Loi Blanquer : Impréparation et autoritarisme 

Au fur et à mesure que la commission de l'éducation avance dans l'étude du texte de la loi Blanquer, ses caractéristiques se dégagent. Le maintien de l'article 1 le 30 janvier a déjà envoyé un signal fort aux enseignants. L'étude des articles 3 à 9 le 31 janvier, a montré un fort niveau d'impréparation dans la rédaction du projet de loi. Par exemple, un point aussi important que le financement de la scolarisation à 3 ans reste dans un flou qui ne peut pas être durable. Le contrôle des enfants de 3 ans instruits chez eux reste aussi à inventer. L'étude de l'article 9 sur l'évaluation du système éducatif est marqué par les très fortes réticences de la majorité et du ministre à donner un peu d'indépendance à celle-ci. La loi a encore un dernier trait : la création des établissements internationaux a levé un tabou. Dans la foulée les députés ont adopté la création inattendue d'écoles  du socle regroupant école et collège.

 

Des mesures mal préparées

 

"La décision a été prise mais en a t-on tiré toutes les conséquences ?" La remarque de M Hetzel (LR)  va se révéler très judicieuse au fur et à mesure que la commission de l'éducation de l'Assemblée va avancer dans l'étude de l'article 3 d el aloi Blanquer, celui qui impose l'instruction obligatoire à 3 ans. Si la mesure ne concerne que très peu d'enfants (26 000) , elle a d'importantes conséquences financières.

- [À FAIRE]
(1) Selon le texte sur la loi Blanquer, combien d'enfants sont concernés par l'instruction obligatoire à 3 ans ?
(2) Donnez la suite du texte sur la loi Blanquer.
Ce matériel n'a aucun lien avec le texte sur la loi Blanquer.

- [DONNÉES]
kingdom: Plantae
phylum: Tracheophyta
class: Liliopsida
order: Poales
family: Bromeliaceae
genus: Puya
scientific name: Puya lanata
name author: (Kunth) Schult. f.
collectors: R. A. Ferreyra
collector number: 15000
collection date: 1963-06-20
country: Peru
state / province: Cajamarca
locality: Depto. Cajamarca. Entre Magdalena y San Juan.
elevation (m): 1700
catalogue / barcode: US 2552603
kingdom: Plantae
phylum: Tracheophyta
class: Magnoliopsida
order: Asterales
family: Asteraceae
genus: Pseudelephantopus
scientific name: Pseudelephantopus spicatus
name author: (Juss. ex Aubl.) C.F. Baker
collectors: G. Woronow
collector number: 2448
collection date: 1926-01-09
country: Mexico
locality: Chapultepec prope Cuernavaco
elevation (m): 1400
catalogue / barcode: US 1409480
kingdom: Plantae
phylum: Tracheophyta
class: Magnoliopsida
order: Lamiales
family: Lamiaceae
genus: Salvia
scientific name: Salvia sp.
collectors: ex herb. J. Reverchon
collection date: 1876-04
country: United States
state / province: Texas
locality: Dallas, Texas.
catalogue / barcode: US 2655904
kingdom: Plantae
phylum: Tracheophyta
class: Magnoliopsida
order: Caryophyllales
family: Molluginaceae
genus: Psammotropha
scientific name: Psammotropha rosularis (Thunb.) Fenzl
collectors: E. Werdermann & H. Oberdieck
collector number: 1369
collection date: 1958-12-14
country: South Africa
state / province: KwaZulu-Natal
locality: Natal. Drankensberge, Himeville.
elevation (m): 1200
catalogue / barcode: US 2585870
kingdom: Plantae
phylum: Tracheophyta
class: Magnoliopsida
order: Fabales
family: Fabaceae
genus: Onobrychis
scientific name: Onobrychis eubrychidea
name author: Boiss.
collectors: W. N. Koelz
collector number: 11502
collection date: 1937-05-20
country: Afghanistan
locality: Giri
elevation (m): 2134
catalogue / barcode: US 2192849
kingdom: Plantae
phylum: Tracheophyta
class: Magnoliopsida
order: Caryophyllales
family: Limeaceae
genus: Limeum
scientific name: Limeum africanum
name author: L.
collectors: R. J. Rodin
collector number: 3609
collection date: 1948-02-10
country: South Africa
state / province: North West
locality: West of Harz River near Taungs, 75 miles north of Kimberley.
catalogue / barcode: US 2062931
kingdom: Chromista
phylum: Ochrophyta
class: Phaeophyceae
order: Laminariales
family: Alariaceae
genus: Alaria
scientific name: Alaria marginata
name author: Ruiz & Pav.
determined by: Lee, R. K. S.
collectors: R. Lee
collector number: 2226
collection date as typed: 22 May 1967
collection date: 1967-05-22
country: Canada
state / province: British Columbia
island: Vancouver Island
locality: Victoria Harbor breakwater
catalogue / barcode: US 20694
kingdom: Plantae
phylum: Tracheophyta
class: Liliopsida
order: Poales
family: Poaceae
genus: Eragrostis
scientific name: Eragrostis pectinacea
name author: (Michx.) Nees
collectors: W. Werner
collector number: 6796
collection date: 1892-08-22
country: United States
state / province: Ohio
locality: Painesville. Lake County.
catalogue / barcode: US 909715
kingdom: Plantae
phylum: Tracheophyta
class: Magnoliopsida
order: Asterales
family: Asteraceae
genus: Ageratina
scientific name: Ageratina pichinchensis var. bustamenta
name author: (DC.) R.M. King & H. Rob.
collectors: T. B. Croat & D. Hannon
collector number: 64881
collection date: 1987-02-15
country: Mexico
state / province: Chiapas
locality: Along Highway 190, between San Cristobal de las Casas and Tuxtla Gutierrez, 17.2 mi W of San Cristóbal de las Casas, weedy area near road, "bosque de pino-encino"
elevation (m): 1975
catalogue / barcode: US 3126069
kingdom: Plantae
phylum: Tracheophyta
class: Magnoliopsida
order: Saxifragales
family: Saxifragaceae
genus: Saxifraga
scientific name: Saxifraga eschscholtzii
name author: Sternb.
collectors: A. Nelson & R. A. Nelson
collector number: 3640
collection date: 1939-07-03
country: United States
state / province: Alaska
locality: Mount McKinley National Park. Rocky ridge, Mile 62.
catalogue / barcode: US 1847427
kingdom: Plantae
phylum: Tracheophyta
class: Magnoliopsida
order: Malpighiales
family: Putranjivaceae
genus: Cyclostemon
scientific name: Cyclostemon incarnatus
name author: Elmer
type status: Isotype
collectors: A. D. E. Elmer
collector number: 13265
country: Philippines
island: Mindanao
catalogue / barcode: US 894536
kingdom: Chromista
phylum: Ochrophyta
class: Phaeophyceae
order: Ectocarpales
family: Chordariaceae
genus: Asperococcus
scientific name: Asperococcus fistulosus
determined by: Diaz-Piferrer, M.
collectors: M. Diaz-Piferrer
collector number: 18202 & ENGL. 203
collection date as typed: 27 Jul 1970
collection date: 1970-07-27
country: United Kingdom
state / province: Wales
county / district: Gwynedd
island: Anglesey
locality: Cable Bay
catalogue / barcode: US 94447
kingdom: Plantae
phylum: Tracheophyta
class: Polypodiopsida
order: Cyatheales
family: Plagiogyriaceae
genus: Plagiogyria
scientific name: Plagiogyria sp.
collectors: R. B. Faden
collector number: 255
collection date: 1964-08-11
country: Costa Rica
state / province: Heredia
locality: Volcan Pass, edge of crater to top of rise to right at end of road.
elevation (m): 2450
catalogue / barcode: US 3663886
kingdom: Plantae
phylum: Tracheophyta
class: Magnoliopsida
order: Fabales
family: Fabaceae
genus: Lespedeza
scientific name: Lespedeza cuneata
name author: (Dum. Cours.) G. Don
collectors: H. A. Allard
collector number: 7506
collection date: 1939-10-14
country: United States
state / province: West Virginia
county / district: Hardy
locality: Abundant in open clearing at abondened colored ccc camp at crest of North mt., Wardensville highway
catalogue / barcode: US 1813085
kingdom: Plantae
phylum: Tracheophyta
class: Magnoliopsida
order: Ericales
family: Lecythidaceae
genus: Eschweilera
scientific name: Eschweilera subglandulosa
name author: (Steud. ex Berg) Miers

- [RÉPONSES]
(1) 26 000 enfants.

(2)
 

En effet elle impose aux communes l'obligation de financer les maternelles privées sous contrat. Or il apparait vite qu'on ne sait pas exactement quelles sont les obligations des communes et que cet article constitue dans tous les cas "un réel cadeau à l'enseignement privé" comme le disent les députés Larive (LFI) et Faucillon (GRD). La droite s'en féliciterait mais elle démontre que la loi a été mal préparée. L'Etat envisage de compenser les dépenses que pour les communes qui ne payaient pas jusque là pour les écoles maternelles privées. Or cela crée un "risque juridique" (R Juanico PS) du fait de l'inégalité entre communes.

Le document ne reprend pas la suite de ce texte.